By Steve Baragona with Voice of America
MORGANTOWN, WV - The rusty orange streambed is a giveaway.
Paul Ziemkiewicz pulls off a winding country road at a stream about 45 kilometers east of Morgantown, West Virginia. The water is about as acidic as vinegar, he says. It's "100% fatal" to aquatic life.
"I doubt that even deer want to drink the water," he added. "it's useless."
This pollution, known as acid mine drainage, contaminates roughly 4,000 kilometers (2,500 miles) of West Virginia waterways. It's a legacy of more than a century of coal mining in the region.
Ziemkiewicz grew up in Appalachia, outside Pittsburgh, where, he said, "acid mine drainage was just way of life. Streams tended to be orange."
For the last 30 years, he has been working to clean up Appalachia's acidified waterways. Ziemkiewicz directs the West Virginia University Water Research Institute.
Now, he's found an unexpected silver lining in these polluted streams.
Or, perhaps more accurately, a neodymium lining.
Something in the water
Ziemkiewicz discovered minerals called rare earth metals are dissolved in the acidic water. These elements make some key modern tech work.
Neodymium, for example, is used in powerful magnets in wind turbines and electric vehicles. It makes the tiny magnets in cell phone speakers possible.

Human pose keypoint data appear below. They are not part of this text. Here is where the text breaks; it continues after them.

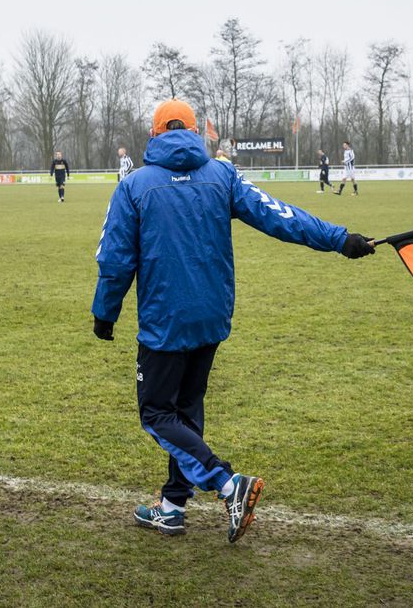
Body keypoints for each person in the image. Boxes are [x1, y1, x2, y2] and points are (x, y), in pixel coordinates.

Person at [92, 99, 376, 543]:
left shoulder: (135, 186)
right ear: (193, 133)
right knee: (185, 410)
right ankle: (171, 507)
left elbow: (114, 261)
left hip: (165, 320)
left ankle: (229, 484)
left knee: (156, 413)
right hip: (211, 316)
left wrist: (104, 314)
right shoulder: (222, 174)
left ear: (153, 135)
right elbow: (280, 216)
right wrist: (339, 239)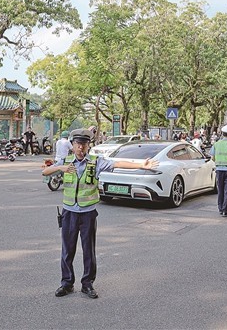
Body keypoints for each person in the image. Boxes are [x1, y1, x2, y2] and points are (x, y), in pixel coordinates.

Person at [42, 128, 159, 299]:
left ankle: (87, 284)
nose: (80, 147)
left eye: (84, 144)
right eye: (77, 144)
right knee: (67, 250)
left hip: (88, 213)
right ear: (72, 145)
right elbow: (45, 172)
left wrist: (141, 165)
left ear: (88, 146)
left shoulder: (95, 162)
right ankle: (66, 283)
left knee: (88, 250)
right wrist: (61, 168)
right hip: (69, 213)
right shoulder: (65, 161)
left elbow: (117, 163)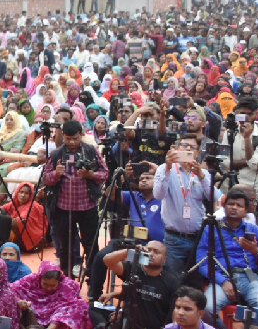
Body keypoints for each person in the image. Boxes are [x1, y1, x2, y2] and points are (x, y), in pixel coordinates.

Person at [198, 187, 258, 329]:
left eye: (239, 205)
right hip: (222, 278)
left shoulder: (256, 231)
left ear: (246, 210)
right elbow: (202, 262)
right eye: (231, 204)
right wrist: (222, 281)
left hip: (250, 277)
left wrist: (256, 252)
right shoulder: (211, 228)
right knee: (206, 309)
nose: (234, 207)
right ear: (224, 206)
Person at [43, 120, 109, 277]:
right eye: (68, 139)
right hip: (63, 208)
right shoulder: (56, 154)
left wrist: (91, 175)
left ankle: (93, 278)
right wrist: (56, 174)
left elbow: (105, 173)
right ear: (63, 136)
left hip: (88, 206)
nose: (72, 142)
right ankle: (66, 279)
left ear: (81, 135)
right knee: (65, 246)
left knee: (91, 245)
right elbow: (46, 178)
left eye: (75, 139)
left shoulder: (91, 150)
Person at [102, 241, 180, 329]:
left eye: (157, 252)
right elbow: (107, 260)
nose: (151, 254)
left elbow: (174, 313)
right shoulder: (133, 270)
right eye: (148, 250)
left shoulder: (172, 282)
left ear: (165, 259)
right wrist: (130, 251)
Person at [88, 168, 164, 300]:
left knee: (140, 264)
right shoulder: (134, 196)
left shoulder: (164, 198)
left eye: (148, 178)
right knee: (100, 257)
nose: (144, 180)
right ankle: (95, 298)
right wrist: (121, 179)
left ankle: (134, 297)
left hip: (151, 246)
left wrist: (159, 171)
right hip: (129, 242)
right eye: (141, 179)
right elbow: (110, 194)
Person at [154, 133, 213, 274]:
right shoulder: (164, 168)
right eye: (184, 145)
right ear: (177, 148)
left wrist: (202, 176)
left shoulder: (203, 173)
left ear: (197, 152)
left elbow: (214, 197)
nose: (188, 149)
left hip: (199, 239)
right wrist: (168, 169)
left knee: (196, 281)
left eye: (192, 147)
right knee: (174, 281)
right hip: (174, 239)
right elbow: (158, 195)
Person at [13, 261, 93, 329]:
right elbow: (11, 289)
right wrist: (19, 301)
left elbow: (72, 303)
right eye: (45, 284)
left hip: (57, 319)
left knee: (80, 306)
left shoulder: (68, 285)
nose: (48, 288)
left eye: (53, 285)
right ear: (40, 278)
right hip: (34, 315)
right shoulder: (30, 280)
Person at [219, 97, 258, 197]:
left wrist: (247, 138)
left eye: (250, 114)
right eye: (243, 114)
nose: (246, 118)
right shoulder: (229, 133)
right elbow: (224, 163)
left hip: (252, 188)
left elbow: (256, 165)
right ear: (237, 113)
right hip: (230, 187)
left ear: (256, 114)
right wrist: (247, 162)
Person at [1, 182, 47, 254]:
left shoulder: (33, 206)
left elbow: (21, 220)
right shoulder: (15, 203)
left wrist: (5, 221)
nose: (23, 195)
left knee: (14, 224)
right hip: (22, 238)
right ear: (17, 192)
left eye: (26, 193)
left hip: (35, 242)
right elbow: (1, 209)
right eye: (21, 192)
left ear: (31, 195)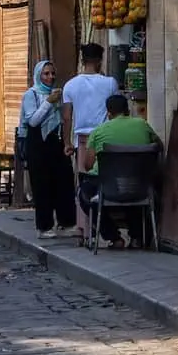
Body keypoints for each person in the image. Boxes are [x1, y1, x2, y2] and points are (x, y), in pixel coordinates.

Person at [79, 93, 160, 248]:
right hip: (140, 186)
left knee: (84, 195)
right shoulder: (143, 125)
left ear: (108, 113)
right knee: (131, 188)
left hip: (108, 187)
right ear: (127, 110)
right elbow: (159, 147)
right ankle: (137, 237)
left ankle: (114, 237)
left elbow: (88, 165)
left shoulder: (98, 132)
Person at [60, 43, 118, 240]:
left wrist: (67, 142)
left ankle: (87, 229)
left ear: (82, 61)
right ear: (100, 60)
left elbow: (67, 117)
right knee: (108, 182)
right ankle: (107, 228)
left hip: (82, 142)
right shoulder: (110, 83)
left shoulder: (70, 85)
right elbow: (114, 112)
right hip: (106, 139)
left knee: (85, 185)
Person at [18, 60, 74, 237]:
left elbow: (65, 119)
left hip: (55, 142)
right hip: (37, 144)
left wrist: (67, 142)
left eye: (52, 73)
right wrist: (49, 102)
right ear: (38, 76)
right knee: (42, 185)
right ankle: (44, 226)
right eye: (46, 74)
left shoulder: (58, 94)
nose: (50, 77)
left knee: (64, 182)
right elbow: (33, 120)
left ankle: (66, 223)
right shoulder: (31, 95)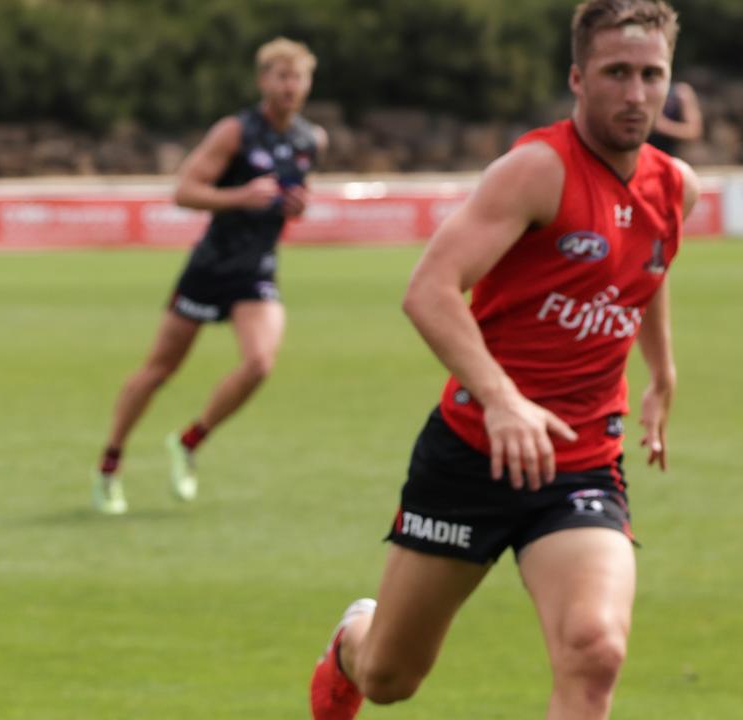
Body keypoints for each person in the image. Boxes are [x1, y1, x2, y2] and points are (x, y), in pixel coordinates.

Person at [308, 2, 698, 718]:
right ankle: (348, 643)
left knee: (596, 649)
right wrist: (502, 398)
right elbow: (428, 291)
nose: (637, 94)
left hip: (581, 462)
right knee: (390, 677)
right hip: (473, 452)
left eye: (652, 75)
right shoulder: (535, 171)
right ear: (578, 79)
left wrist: (663, 373)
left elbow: (647, 268)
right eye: (617, 73)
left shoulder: (675, 186)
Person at [92, 37, 327, 514]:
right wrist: (242, 196)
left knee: (260, 363)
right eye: (281, 76)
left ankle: (190, 440)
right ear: (264, 81)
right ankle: (110, 466)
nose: (290, 86)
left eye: (298, 77)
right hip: (211, 267)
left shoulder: (310, 140)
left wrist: (295, 207)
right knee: (160, 370)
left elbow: (287, 200)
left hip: (257, 269)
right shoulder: (236, 131)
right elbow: (184, 191)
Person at [648, 78, 703, 154]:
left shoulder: (680, 92)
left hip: (669, 155)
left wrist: (662, 125)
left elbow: (693, 131)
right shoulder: (637, 92)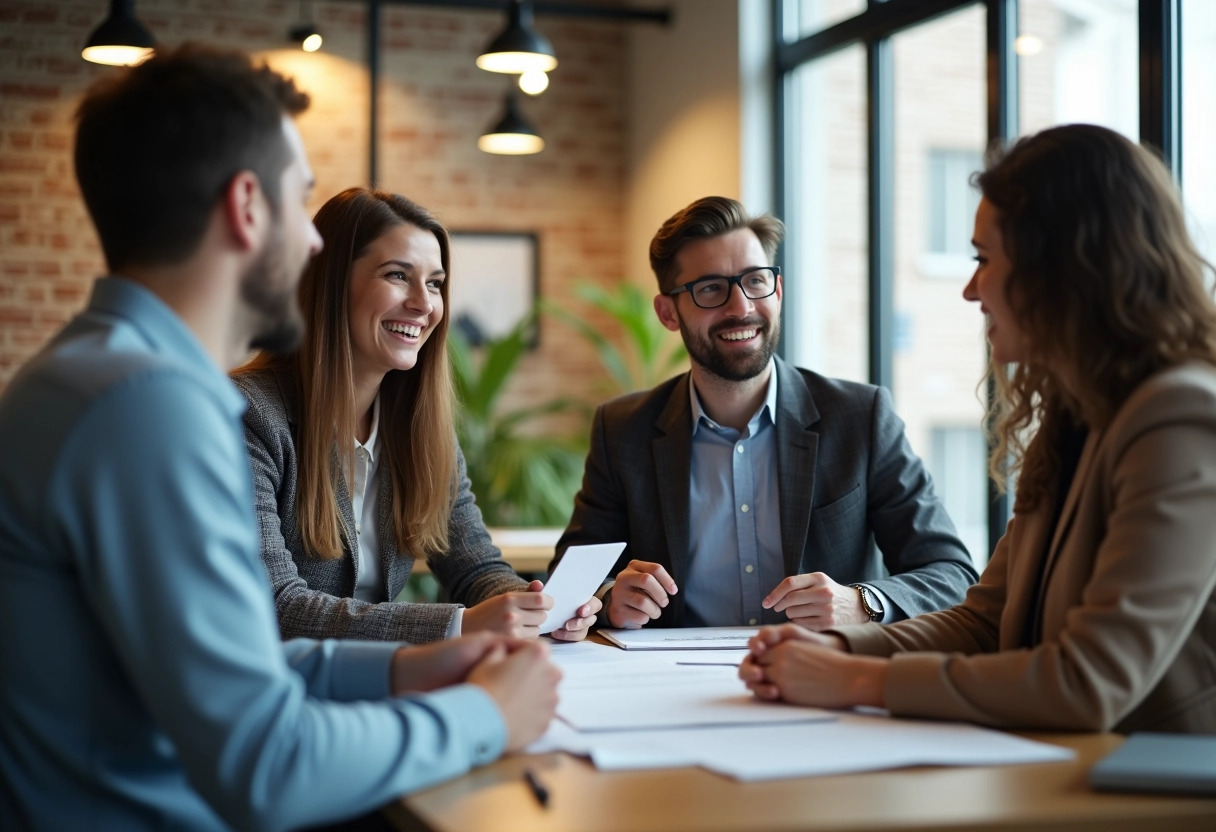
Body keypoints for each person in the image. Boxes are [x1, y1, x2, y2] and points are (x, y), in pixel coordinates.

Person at [0, 45, 561, 831]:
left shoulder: (93, 376)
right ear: (246, 208)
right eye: (302, 204)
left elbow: (237, 667)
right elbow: (268, 764)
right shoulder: (149, 408)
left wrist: (409, 667)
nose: (313, 245)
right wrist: (486, 719)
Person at [739, 124, 1216, 734]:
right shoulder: (1075, 415)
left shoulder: (1178, 418)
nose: (970, 290)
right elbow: (985, 623)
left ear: (1065, 269)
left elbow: (1089, 682)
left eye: (984, 260)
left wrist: (858, 681)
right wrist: (839, 650)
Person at [552, 196, 978, 630]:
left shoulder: (860, 418)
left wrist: (862, 602)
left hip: (823, 679)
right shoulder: (623, 430)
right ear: (668, 313)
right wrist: (608, 599)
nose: (741, 307)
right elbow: (571, 583)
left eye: (755, 281)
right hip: (674, 685)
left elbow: (952, 575)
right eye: (711, 288)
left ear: (778, 290)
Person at [232, 187, 600, 644]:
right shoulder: (248, 415)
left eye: (434, 283)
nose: (425, 305)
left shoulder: (420, 431)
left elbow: (476, 568)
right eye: (397, 275)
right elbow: (274, 607)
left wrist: (538, 607)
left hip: (373, 682)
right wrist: (458, 624)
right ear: (329, 285)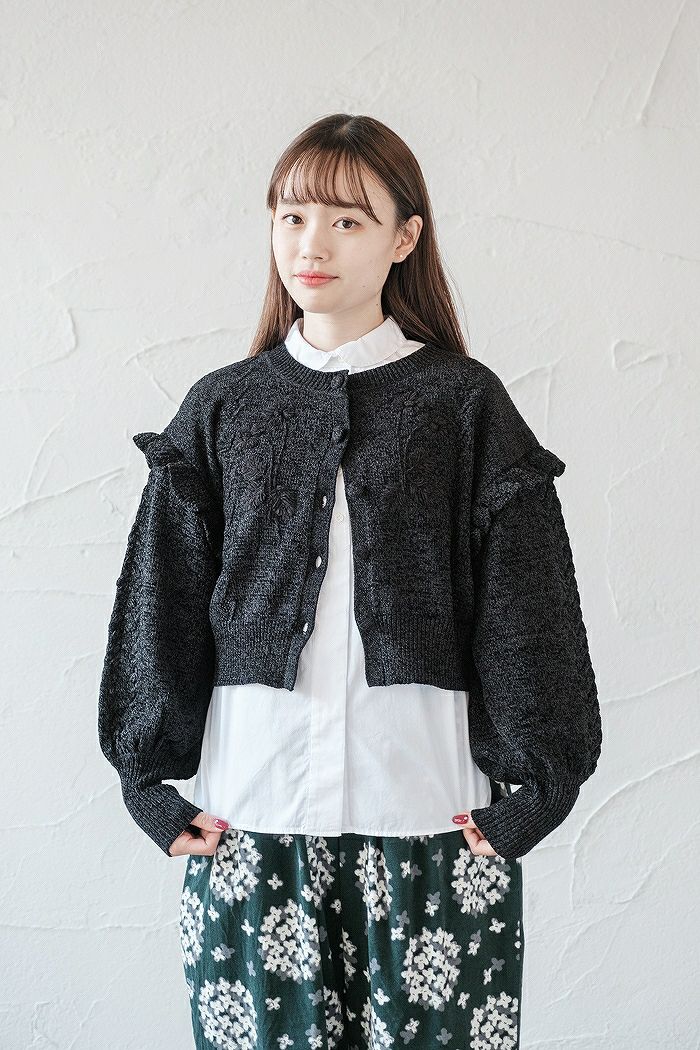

"If you were using a conventional iron magnet in your cell phone, your cell phone would be like a brick," Ziemkiewicz said. With rare earths, he added, "you can miniaturize things."
They also have critical military uses, from night vision gear to high-performance aircraft.
The F-35 Joint Strike Fighter is built with scandium alloys, for example. "It makes aluminum much stronger," Ziemkiewicz noted, "so you can make the wings thinner the body lighter."
But the United States has no domestic supplier of purified rare earth elements. About four-fifths come from China.
That's raised concerns that economic and national security could be threatened if China were to tighten supplies, as the country did in 2011. Beijing has signaled it could restrict exports in response to the Trump administration's tariffs on hundreds of billions of dollars of Chinese goods. So far, though, the rare earths have kept flowing.
Not so rare
Only one mine in the United States produces rare earths. It's actually not because they're rare, however, despite the name. It's because they typically are found in very low concentrations, mixed in with other minerals. Mining and purifying them is environmentally destructive, energy intensive and generally not profitable enough for most companies to invest in producing them.
They dissolve in acid, though, which is why Ziemkiewicz found them in acid mine drainage.
"It's basically letting nature do for free what you would have to do with a great deal of time effort and money," he said.
Ziemkiewicz is one of a handful of researchers looking into some of the coal industry's more unpleasant by-products as potential sources, with funding from the U.S. Department of Energy.
For example, when coal burns, rare earths are left behind in the ash.
"It's already concentrated," said University of Kentucky geologist Jim Hower. "The mining has been done. You've just got to get in there and recover it."
The waste left over from processing coal between mining and burning might also prove a valuable source. The region's long history of mining means there's plenty of it.
"We've had over 100 years of waste generated that's sitting on the surface," said University of Kentucky mining engineer Rick Honaker. That could provide "many years of supply" of rare earths.
However, the United States still lacks a facility to refine the minerals into pure metals. Even the rare earths mined in the United States are shipped to China to process.
Treasure from trash
The Department of Energy sees boosting domestic supplies as a first step. Ziemkiewicz received a $5 million DOE grant to scale up his lab's rare earth extraction system at a new acid mine drainage treatment plant to be built about 100 kilometers southeast of Morgantown.
He estimates that acid mine drainage across northern Appalachia could produce more than 2,000 tons of these critical minerals, out of the roughly 10,000 tons the United States uses each year.
And the money provides an incentive to clean up more waterways.
"You can't sell the water, but you can certainly sell the rare earth product," he said. "And if you can use that to pay for lime, pay for the people who operate the plants and improve your infrastructure and treat more streams, then this is how you have to go."